Single by Little Richard
- B-side: "Ready Teddy"
- Released: June 1956
- Studio: J&M (New Orleans, Louisiana)
- Genre: Rock and roll
- Length: 2:20
- Label: Specialty
- Songwriters: Robert Blackwell, John Marascalco
- Producer: Robert Blackwell

Little Richard singles chronology
| "Long Tall Sally" (1956) | "Rip It Up" (1956) | "She's Got It" (1956) |

Official audio
- "Rip It Up" on YouTube

= Rip It Up (Little Richard song) =

"Rip It Up" is a rock and roll song written by Robert Blackwell and John Marascalco. In June 1956, Specialty Records released it as a single by Little Richard with "Ready Teddy" as the B-side. The song reached the top position on the Billboard Rhythm & Blues Records chart as well as number 17 on the magazine's broader Billboard Hot 100. The version peaked at number 30 in the UK Singles Chart. The song was also recorded by Elvis Presley in 1956.

In the Richard recording, the tenor saxophone solo is by Lee Allen.

Also in 1956, Bill Haley & His Comets released a version of the song which reached number 25 on the Hot 100, and number four in the UK Singles Chart.

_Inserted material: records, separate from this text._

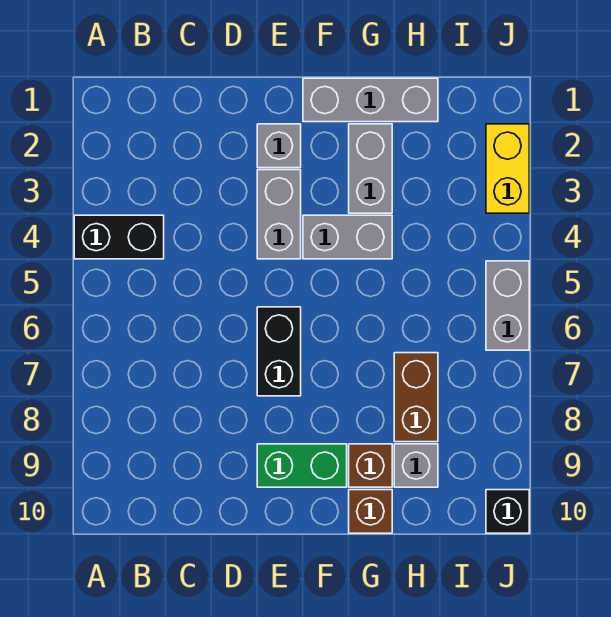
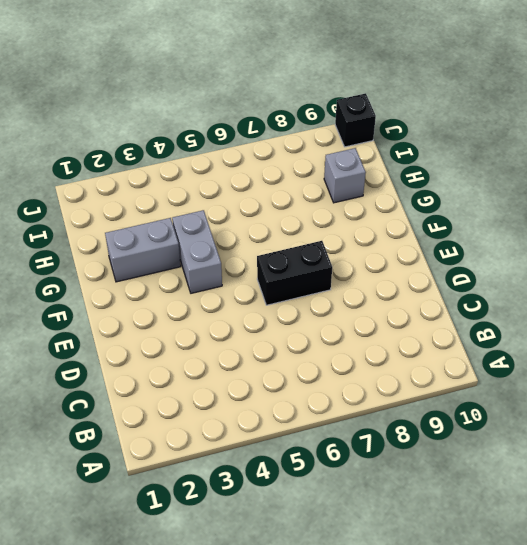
none -> black brick A4:B4 level 1
none -> grey brick E2 level 1
none -> grey brick E3:E4 level 1

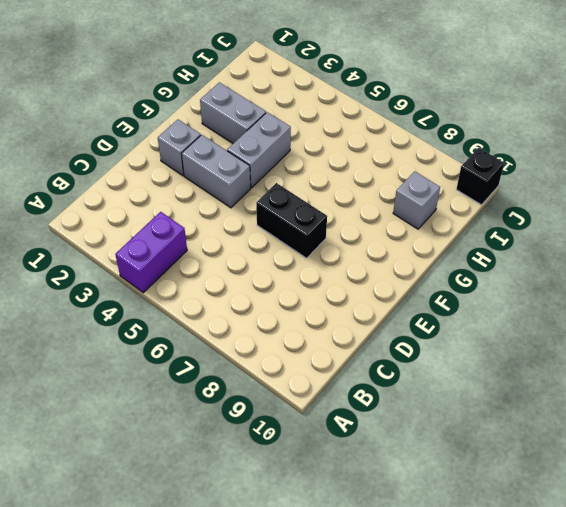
purple brick A4:B4 level 1 -> black brick A4:B4 level 1
none -> green brick E9:F9 level 1
none -> grey brick F1:H1 level 1
none -> brown brick G9 level 1

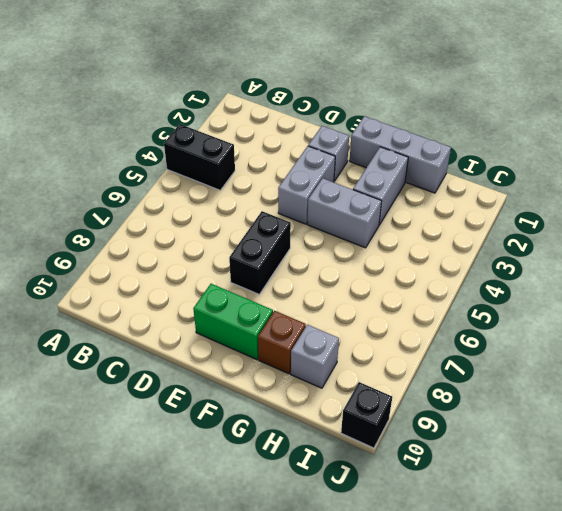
none -> brown brick G10 level 1
none -> brown brick H7:H8 level 1
none -> yellow brick J2:J3 level 1

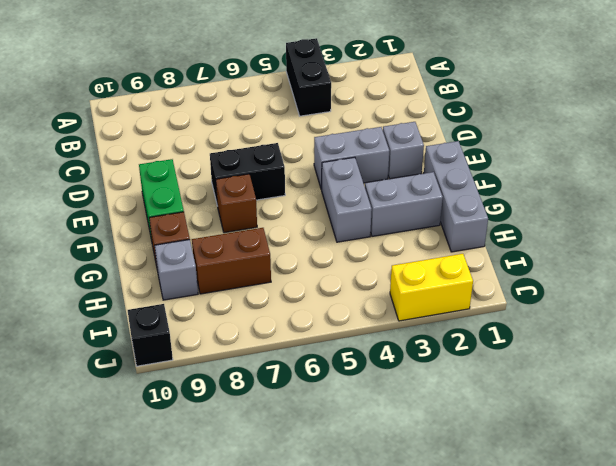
brown brick F7 level 1 -> brown brick G10 level 1
none -> grey brick J5:J6 level 1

The song, which was recorded at Cosimo Matassa's J&M Recording Studio in New Orleans, is included as a full-length performance by Earl Palmer with guest vocalist Ivan Neville and house band in the 2005 documentary film Make It Funky!, which presents a history of New Orleans music and its influence on rhythm and blues, rock and roll, funk and jazz. Los Lobos recorded the song for the 1987 Ritchie Valens biography film La Bamba. The song hasn't been officially released on the album but is released on their album El Cancionero Mas y Mas.